Yangon, Aktual.com – Sekretaris Jenderal Perserikatan Bangsa-Bangsa Ban Ki-moon, mengecam unsur keras di Myanmar, yang menyebarkan pidato kebencian dan kefanatikan terhadap agama minoritas, beberapa hari menjelang pemilihan umum bersejarah di negara itu.

Myanmar mengadakan pemungutan suara pada Minggu (8/11) mendatang, yang pengamat harap menjadi pemilihan umum paling adil sesudah puluhan tahun saat negara itu perlahan meninggalkan hampir setengah abad kekuasaan tentara.

Tapi, pemungutan suara itu berlangsung bersamaa dengan peningkatan rasa benci Muslim, yang dipimpin gerakan kecil tapi semakin berpengaruh dari biksu Buddha nasionalis garis keras.

Dalam pernyataan keluaran kantornya, Ban Ki-moon mengungkapkan kekhawatiran mendalam tentang pidato kebencian terus menerus, hasutan permusuhan kaum dan penyalahgunaan agama untuk tujuan politik oleh anasir keras di kalangan masyarakat utama di Myanmar.

Ban juga menyeru pemilih untuk menolak politisi penganut kebijakan pembedaan ketika mereka ke kotak suara.
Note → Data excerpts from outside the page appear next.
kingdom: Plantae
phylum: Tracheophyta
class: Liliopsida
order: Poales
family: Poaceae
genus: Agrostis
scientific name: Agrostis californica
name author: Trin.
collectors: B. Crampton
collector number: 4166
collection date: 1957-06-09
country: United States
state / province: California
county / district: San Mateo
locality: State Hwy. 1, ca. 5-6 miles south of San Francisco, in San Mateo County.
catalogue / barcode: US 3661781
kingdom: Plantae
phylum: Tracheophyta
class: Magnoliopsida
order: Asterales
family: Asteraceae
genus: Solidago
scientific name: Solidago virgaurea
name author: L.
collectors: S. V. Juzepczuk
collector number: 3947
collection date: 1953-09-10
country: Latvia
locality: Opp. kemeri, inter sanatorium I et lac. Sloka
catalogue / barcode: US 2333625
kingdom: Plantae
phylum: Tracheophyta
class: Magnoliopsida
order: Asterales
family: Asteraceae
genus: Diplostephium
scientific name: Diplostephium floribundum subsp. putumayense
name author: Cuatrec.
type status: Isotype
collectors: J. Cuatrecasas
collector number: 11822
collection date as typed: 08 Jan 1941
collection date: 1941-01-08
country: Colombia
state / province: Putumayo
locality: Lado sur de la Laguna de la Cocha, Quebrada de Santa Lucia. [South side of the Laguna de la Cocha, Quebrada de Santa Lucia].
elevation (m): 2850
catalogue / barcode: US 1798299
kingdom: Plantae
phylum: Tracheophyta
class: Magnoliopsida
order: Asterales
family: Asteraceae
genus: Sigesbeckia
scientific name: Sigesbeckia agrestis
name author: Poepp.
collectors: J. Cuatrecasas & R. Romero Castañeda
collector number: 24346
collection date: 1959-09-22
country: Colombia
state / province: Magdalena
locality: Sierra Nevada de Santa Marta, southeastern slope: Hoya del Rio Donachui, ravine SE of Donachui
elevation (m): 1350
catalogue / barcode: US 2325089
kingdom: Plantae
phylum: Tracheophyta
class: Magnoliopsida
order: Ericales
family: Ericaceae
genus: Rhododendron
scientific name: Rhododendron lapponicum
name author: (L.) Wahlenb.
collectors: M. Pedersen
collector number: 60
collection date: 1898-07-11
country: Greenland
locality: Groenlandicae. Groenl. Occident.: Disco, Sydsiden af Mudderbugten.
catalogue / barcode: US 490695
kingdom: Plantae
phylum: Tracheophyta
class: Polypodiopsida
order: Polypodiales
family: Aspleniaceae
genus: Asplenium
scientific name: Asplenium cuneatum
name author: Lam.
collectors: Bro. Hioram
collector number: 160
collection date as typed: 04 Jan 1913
“Dia mendesak semua pihak di Myanmar menghindari tekanan, paksaan, penyebaran kebencian atau kekerasan terhadap pribadi atau lembaga berdasarkan atas kesukuan, jenis kelamin, kepercayaan atau agama atau pandangan politik,” kata pernyataan itu, dilansir dari AFP, Senin (2/11).

Ia tidak menyebutkan nama orang atau kelompok dalam pernyataannya.

Tapi, ia mengecam pernyataan kasar terhadap Yanghee Lee, Pelapor khusus Perserikatan Bangsa-Bangsa untuk Myanmar.

Dalam kunjungan ke negara itu pada Januari, ia diejek biksu penghasut berpengaruh Wirathu, yang menggambarkannya sebagai pelacur.

Tidak jelas dari pernyataan Ban itu apakah ia merujuk pada masalah itu.

Lee lantang dalam mengecam penganiaya dan menabur permusuhan aliran terhadap suku kecil Myanmar, khususnya Muslim.

Dalam beberapa tahun belakangan, gerakan nasionalis Buddha bermunculan, mendukung partai berkuasa USDP.

Gerakan Ma Ba Tha dan Wirathu adalah yang paling dikenal di antara kelompok itu, yang mendukung perasaan benci Muslim.

Inti asas mereka adalah keyakinan bahwa jatidiri Buddha Myanmar diserang Muslim dan suku kecil lain, meskipun negara itu berisi kelompok tersebut sejak dulu.

Puluhan orang, terutama Muslim, tewas dalam kekerasan agama dalam beberapa tahun belakangan.

USDP bersekutu dengan pandangan kolot itu, setuju meloloskan serangkaian aturan bermasalah tentang ras dan agama pada awal tahu ini.

Akibatnya, kaum nasionalis Buddha secara jelas memilih pemerintah bertahan.